Questões de estudo:
[a] Segundo a notícia sobre o emprego na OCDE, qual foi a taxa de emprego em Portugal no segundo trimestre?
[b] Escreva a continuação da notícia sobre o emprego na OCDE, começando depois da última frase apresentada.
**** Excerto fornecido ****
Emprego

Taxa de emprego na OCDE sobe e Portugal tem das subidas mais elevadas

A taxa de emprego na OCDE aumentou 0,2 pontos percentuais no segundo trimestre, face ao anterior, para 67,6%, com Portugal a apresentar uma das subidas mais elevadas (seis décimas).

Portugal apresentou a terceira subida mais alta no segundo trimestre entre os países-membros da OCDE

PAULO NOVAIS/LUSA

A taxa de emprego na Organização para a Cooperação e Desenvolvimento Económico (OCDE) aumentou 0,2 pontos percentuais no segundo trimestre, face ao anterior, para 67,6%, com Portugal a apresentar uma das subidas mais elevadas (seis décimas).

De acordo com os dados divulgados esta terça-feira pela OCDE, a taxa de emprego em Portugal no segundo trimestre foi de 67,3%, acima do valor observado um ano antes (64,9%) e no trimestre anterior (66,7%).
**** Registos listados ****
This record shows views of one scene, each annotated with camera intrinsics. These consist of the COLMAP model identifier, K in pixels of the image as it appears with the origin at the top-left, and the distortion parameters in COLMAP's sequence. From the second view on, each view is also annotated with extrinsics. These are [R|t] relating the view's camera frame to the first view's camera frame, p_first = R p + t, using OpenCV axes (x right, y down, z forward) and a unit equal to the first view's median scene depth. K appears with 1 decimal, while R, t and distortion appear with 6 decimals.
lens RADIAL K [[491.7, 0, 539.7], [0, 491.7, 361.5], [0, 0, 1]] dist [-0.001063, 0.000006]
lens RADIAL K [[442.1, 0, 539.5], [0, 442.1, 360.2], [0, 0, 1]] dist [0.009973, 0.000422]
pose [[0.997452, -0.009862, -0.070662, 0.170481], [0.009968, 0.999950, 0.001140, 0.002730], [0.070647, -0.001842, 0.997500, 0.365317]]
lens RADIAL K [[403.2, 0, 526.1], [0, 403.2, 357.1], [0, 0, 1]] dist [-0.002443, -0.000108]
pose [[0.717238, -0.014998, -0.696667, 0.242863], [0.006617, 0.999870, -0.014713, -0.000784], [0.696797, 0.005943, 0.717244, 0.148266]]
****
Respostas às atividades:
[a] Foi de 67,3%.

[b]
Portugal apresentou assim a terceira subida mais alta no segundo trimestre entre os países-membros da OCDE, depois da Grécia (oito décimas, para 53,6%) e Espanha (seis décimas, para 61%).

Em termos homólogos, no conjunto dos países, a taxa de emprego (percentagem de pessoas com emprego entre a população com idades compreendidas entre os 15 e os 64 anos) tinha sido 66,4% no segundo trimestre do ano passado.

Na zona euro, a taxa de emprego subiu dos 65,9% observados no primeiro trimestre para os 66,2% (dos 65,3% registados um ano antes).

Este valor está 3,2 pontos percentuais acima do mínimo registado em 2009, mas ainda um ponto abaixo do nível alcançado em 2008, antes de se fazerem sentir os efeitos da crise económica, sinaliza a OCDE em comunicado.

Foram também registadas subidas de duas décimas no Japão (para 75,2%) e nos EUA (para 70%).

Do lado das descidas, a OCDE destaca o México (três décimas para 61,1%) e a Nova Zelândia (de duas décimas para 76,2%).